**WORKING DATA:**

+ + + +

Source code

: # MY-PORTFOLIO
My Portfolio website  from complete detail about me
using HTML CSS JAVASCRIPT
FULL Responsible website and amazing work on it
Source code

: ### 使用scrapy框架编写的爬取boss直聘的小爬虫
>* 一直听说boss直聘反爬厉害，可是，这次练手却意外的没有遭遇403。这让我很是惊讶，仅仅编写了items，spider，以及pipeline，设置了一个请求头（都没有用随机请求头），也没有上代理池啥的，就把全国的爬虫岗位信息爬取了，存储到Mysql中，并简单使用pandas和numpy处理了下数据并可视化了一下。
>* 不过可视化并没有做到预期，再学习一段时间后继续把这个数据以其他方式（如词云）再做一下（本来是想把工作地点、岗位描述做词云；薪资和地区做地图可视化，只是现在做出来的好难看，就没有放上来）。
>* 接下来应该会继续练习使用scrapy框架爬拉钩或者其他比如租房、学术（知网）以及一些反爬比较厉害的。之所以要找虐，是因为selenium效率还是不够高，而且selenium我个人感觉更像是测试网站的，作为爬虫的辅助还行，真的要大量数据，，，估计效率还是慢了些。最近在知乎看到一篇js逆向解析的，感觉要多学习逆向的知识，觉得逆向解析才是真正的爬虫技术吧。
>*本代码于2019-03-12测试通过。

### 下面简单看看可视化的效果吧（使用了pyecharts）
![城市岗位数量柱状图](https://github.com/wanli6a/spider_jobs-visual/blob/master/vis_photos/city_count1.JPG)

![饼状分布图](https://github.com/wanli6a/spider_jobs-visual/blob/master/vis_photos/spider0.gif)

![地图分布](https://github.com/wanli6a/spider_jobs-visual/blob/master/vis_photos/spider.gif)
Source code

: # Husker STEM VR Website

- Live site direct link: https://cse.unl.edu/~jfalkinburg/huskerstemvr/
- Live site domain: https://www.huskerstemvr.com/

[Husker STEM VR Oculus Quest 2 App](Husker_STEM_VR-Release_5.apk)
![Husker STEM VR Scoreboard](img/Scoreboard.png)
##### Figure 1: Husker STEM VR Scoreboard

+ + + +

**TASK TO COMPLETE:** Using the entries above, return each line in which the word "Live" occurs.

**TASK RESULT:**
- Live site direct link: https://cse.unl.edu/~jfalkinburg/huskerstemvr/
- Live site domain: https://www.huskerstemvr.com/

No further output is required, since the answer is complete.